Resmi tarih bize Dersim ve etrafındaki bölgede kafayı aşiretinin ve tarikatının değer yargılarıyla bozmuş ilkel ve cahil isyancıların nasıl sindirildiğini anlatır. Operasyonun herhangi büyük bir isyan üzerine başlamadığını, operasyon için fırsat kollandığını, daha 1933'te Dersim'le ilgili evsaflı raporlar hazırlandığını sumen altı eder. Gerçek özetle şöyledir: 1937'de başlayan operasyonun öncesinde ortada öyle büyük çaplı bir isyan filan yoktur; devlet güçlerinin bölgeye sürekli yığınak yapmasından, kışla yaptırmasından, bölgede görevlendirilmiş birimlerin yerel halkla çatışmasından mütevellit ufak çaplı çatışmalar vardır. Bölgede etkin bir aktör olan ve huzursuzlara son vermek isteyen Seyit Rıza, oğlunu bir barış elçisi olarak gönderir, ama oğlu öldürülür. Bunun üzerine Seyit Rıza bir karakol baskını gerçekleştirir, birçok asker ve polis ölür. Harekât için aradığı mazereti bulan devlet ise askeri operasyonları başlatır. Uçaklar sivil halkın üzerine bomba yağdırır, zehirli gaz bile kullanılır. İşin daha kötü yanı, ortada isyanın ve direnişin en küçük izinin bile kalmadığı 1938 yılı boyunca da bu katliamlar sürer. Devamında bugün Tunceli denilen Dersim de insanlar büyük oranda göçe zorlanır, büyük bir eğitim operasyonu başlatılır. Özellikle kız çocukları ailelerinden alınarak yatılı okullarda sıkı bir tedrisattan geçirilir, Türkiye Cumhuriyeti'nin sadık kulları haline gelene kadar "eğitilirler". Raporlarda "ülkenin en ilkel ve cahil ili" olarak geçen yer, okur yazarlık oranı en yüksek olan il haline getirilir.

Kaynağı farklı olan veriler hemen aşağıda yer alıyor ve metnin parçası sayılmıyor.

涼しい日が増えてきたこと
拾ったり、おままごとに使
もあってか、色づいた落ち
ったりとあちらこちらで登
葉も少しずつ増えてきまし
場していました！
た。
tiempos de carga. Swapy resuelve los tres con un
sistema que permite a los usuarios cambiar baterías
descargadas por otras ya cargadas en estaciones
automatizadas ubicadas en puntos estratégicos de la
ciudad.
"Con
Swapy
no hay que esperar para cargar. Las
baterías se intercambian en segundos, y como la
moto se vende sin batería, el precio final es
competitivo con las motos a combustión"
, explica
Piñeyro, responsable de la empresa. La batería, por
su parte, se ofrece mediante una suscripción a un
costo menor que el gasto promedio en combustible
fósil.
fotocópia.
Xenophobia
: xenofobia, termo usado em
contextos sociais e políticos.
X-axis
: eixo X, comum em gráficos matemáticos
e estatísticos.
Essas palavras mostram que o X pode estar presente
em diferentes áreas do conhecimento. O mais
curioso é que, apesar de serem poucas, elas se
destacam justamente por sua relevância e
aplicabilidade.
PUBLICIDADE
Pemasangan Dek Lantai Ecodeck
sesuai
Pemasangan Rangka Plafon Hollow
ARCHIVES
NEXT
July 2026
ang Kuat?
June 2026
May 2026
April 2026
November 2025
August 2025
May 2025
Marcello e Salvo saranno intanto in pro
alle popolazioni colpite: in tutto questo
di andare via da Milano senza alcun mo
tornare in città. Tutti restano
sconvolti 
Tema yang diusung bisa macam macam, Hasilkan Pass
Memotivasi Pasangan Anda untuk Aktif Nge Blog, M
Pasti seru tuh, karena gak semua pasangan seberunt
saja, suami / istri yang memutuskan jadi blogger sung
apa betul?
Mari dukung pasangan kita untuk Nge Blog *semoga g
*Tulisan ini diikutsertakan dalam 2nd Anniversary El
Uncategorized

Meclis tutanakları ve Başbakanlık arşivlerindeki kararnameler göstermektedir ki, askeri operasyonların altında Atatürk'ün de, İsmet İnönü'nün de imzası var. "Dersim olaylarında Mustafa Kemal Atatürk'ün rolü yoktu, hatta 'habersiz' idi; İsmet İnönü de etkisizdi, bu olayları karıştırıp durmayın" diyenler çoğunlukla şimdi CHP saflarında hazır kıta haline gelmiş Alevi yurttaşlarımız arasından çıkıyorsa bunun nedeni, yukarıda bahsi geçen "eğitim"dir. "Önce bastır, sonra eğit" formülü sayesinde, cumhuriyetin en büyük devşirme harekâtının ilk adımı tamam olmuştur. İkinci adımı ise kuşkusuz Sünnilerin sürekli olarak Alevilere karşı kışkırtılması, Sünniler ile Aleviler arasına kapanmaz gedikler, büyük uçurumlar yerleştirilmesi, Sünnilerin Aleviler için "tehdit" haline getirilmesidir. Bu büyük komplo sayesinde Aleviler anneannelerini ve dedelerini kırıp geçiren resmi ideolojinin gözü kara savunucuları haline getirilirken, Sünniler tabloda Alevi düşmanı, cumhuriyeti yok etmek isteyen gericiler olarak konumlandırılmıştır. Nedeni çok basit: Farklılıkları törpüleyip tek tip makbul vatandaş yaratmayı hedefleyen bir sistem, birbirinden farklı inançlara, etnik yapıya sahip toplulukları ancak onları birbirine düşman edebilirse "yönetebilir".
Dersim'de olanların tartışılması, hem devletin hem de Alevi ve Sünni vatandaşların kendileriyle yüzleşmesini sağlayacak bir kapı aralıyor. Bu mevzuyu bir kere de "Ama o dönemin şartları..." demeden tartışmayı denemek gerekiyor. Aksi takdirde devlet-vatandaş ilişkisini tamir edici, sağaltıcı çözümler elde etme imkânı yok.